其實持續寫作沒那麼容易。
我最早的持續寫作源於國小的交換日記,這應該是很多7年級生童年的回憶吧! 國小時不知道為什麼班上一定會分成女生口中的「臭男生」一群、男生口中的「兇巴婆」一群。身為兇巴婆的領頭羊一份子,一定會和班上的好姊妹們有幾本交換日記,我自己就同時跟2個還3個朋友寫交換日記。
「交換日記守則」一、每個禮拜至少要寫一篇。二、裡面的秘密不能跟人家說,說了就絕交。
像小畑健的死亡筆記本,第一頁一定是這一類幼稚到不行的規則,現在想起來都會笑。裡面的內容乏善可陳,無外乎是「你知道賴廣祥喜歡廖曉彣嗎? 我上次看到賴趁大家去上體育課時偷跑回教室在彣的抽屜放了一個巧克力」、「我太空戰士七卡關了,你下次要不要來我家一起打?」內容盡是這一類的風花雪月或是生活抱怨,寫不出來就報紙雜誌抄個星座小語或心理測驗混過去。

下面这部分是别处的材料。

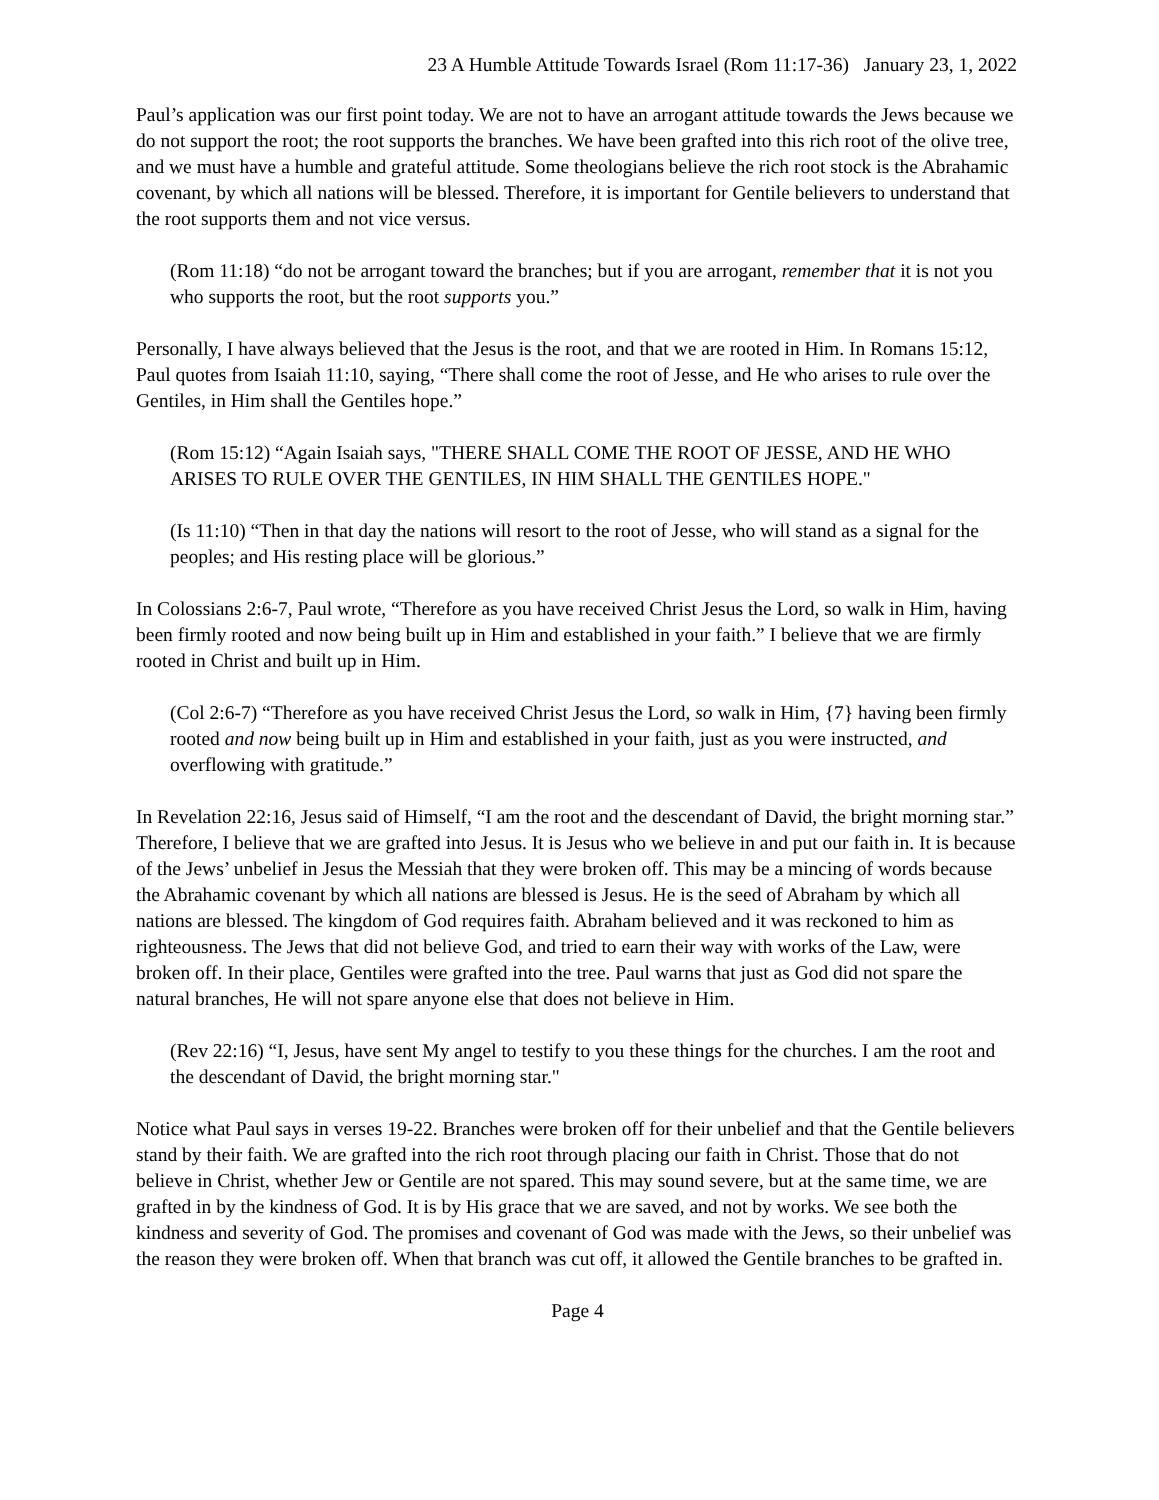23 A Humble Attitude Towards Israel (Rom 11:17-36) January 23, 1, 2022
Paul’s application was our first point today. We are not to have an arrogant attitude towards the Jews because we do not support the root; the root supports the branches. We have been grafted into this rich root of the olive tree, and we must have a humble and grateful attitude. Some theologians believe the rich root stock is the Abrahamic covenant, by which all nations will be blessed. Therefore, it is important for Gentile believers to understand that the root supports them and not vice versus.
(Rom 11:18) “do not be arrogant toward the branches; but if you are arrogant, remember that it is not you who supports the root, but the root supports you.”
Personally, I have always believed that the Jesus is the root, and that we are rooted in Him. In Romans 15:12, Paul quotes from Isaiah 11:10, saying, “There shall come the root of Jesse, and He who arises to rule over the Gentiles, in Him shall the Gentiles hope.”
(Rom 15:12) “Again Isaiah says, "THERE SHALL COME THE ROOT OF JESSE, AND HE WHO ARISES TO RULE OVER THE GENTILES, IN HIM SHALL THE GENTILES HOPE."
(Is 11:10) “Then in that day the nations will resort to the root of Jesse, who will stand as a signal for the peoples; and His resting place will be glorious.”
In Colossians 2:6-7, Paul wrote, “Therefore as you have received Christ Jesus the Lord, so walk in Him, having been firmly rooted and now being built up in Him and established in your faith.” I believe that we are firmly rooted in Christ and built up in Him.
(Col 2:6-7) “Therefore as you have received Christ Jesus the Lord, so walk in Him, {7} having been firmly rooted and now being built up in Him and established in your faith, just as you were instructed, and overflowing with gratitude.”
In Revelation 22:16, Jesus said of Himself, “I am the root and the descendant of David, the bright morning star.” Therefore, I believe that we are grafted into Jesus. It is Jesus who we believe in and put our faith in. It is because of the Jews’ unbelief in Jesus the Messiah that they were broken off. This may be a mincing of words because the Abrahamic covenant by which all nations are blessed is Jesus. He is the seed of Abraham by which all nations are blessed. The kingdom of God requires faith. Abraham believed and it was reckoned to him as righteousness. The Jews that did not believe God, and tried to earn their way with works of the Law, were broken off. In their place, Gentiles were grafted into the tree. Paul warns that just as God did not spare the natural branches, He will not spare anyone else that does not believe in Him.
(Rev 22:16) “I, Jesus, have sent My angel to testify to you these things for the churches. I am the root and the descendant of David, the bright morning star."
Notice what Paul says in verses 19-22. Branches were broken off for their unbelief and that the Gentile believers stand by their faith. We are grafted into the rich root through placing our faith in Christ. Those that do not believe in Christ, whether Jew or Gentile are not spared. This may sound severe, but at the same time, we are grafted in by the kindness of God. It is by His grace that we are saved, and not by works. We see both the kindness and severity of God. The promises and covenant of God was made with the Jews, so their unbelief was the reason they were broken off. When that branch was cut off, it allowed the Gentile branches to be grafted in.
Page 4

就這樣我的國小五六年級的童年寫作,在升上國中大家各奔東西中結束。
我國小念美術實驗班,但是最後卻沒有堅持走美術這條路,班上最後也只有不到5個同學堅持藝術。我應老師和爸媽的希望考上了台中有名的私立學校,最後考量學費和怕我遇到有錢同學價值觀崩壞問題,最後還是去唸了當時台中知名的升學國中。
寫作開始變成應付學校作文課用,這時期的我,並沒有持續「每週」寫作了,反而喜歡和某一兩個朋友用電話聊天,聊天頻率之高已經到我全家都把電話號碼背下來,電話一響每個人都尖叫說又是你的電話,自己去接! 我的其中一個「電友」我敢說是我到目前為止同齡層看過最成熟的人了吧! 我們有共同的興趣就是閱讀,因此身為全校第一名的她常常打電話來跟我聊生物、人生、心理學等等的看法,一直到她國二移民去紐西蘭之後我們斷了聯絡。
我們不能控制颱風能不能登陸,但是可以的話,我希望不用放到颱風假,因為我不希望有人因為颱風而遭遇到生命財產的損失。
這是我唯一記得她在電話中跟我講過的話,出自一個國一的小女生口中,就算是現在的我還是沒有講出這句話的素養。唯詣,你在地球上的某個角落過的還好嗎?
她走了以後我又遇到了另外一個人生的摯友,不過她跟唯詣不同,成績在班上中後段,甚至在當時還有AB分班時,數學還是被分在B組,也就是所謂的後段班。我跟她除了電話聯繫以外,又開始恢復國小的交換日記,說是交換日記,不如說是她沒事就寫一封信給我,然後我看我心情有一搭沒一搭的回她,至今那一堆鞋盒裡的信,我還留著一些。內容跟國小的交換日記差不多,大多是她的心情反映,然後質問我是什麼理由又不理她之類的。多年後我從美國搬回台灣,某次見面時她問我中間那麼多年她不太敢聯絡我,為什麼? 我自認不是心思細膩的人,當然不會知道,他說因為我在國中畢業前回給她的信裡
一句短短的話讓我知道文字的殺傷力這麼大,因為我的這行文字讓她覺得考不上女中很自卑,雖然想繼續跟我當朋友但是怕我覺得她不夠好。但這句話後來竟然也成為我們重新接上線的契機,經歷的高中和大學,到我出國又回台灣的風風雨雨後,我們還能談笑風生講當初國中到底多白癡。
我的童年、我的寫作歷練很一般、很普通。我非書香世家出身,肚子裡也沒有文人騷客的墨水,硬要套用古先聖賢的話讓寫作內容變得很彆扭。我曾經為了迎合同儕,無論是為了當初童年純真的友誼,抑或是別有用心想促成什麼目的,寫了這麼多本交換日記和這麼多封信,這些寫作過程事後回想起來幫助我了解我是誰?我當時為什麼要這麼寫? 我有著什麼樣的童年和回憶?
我曾在成年以後跟著長輩訕笑自己小時候浪費太多時間在寫這些無意義的寫作,但是30歲後的我,回想起來,正因為有寫作,所以我還記得他們,記得這些國小跟我打打鬧鬧的男生朋友和女生朋友,記得國小男女生兩小無猜的情懷,還有記得文字可以給人力量,當然也可以給人絕望。
謝謝過去的我願意寫作,寫下這些夜深人靜裡,自己回想起來會會心一笑的小秘密。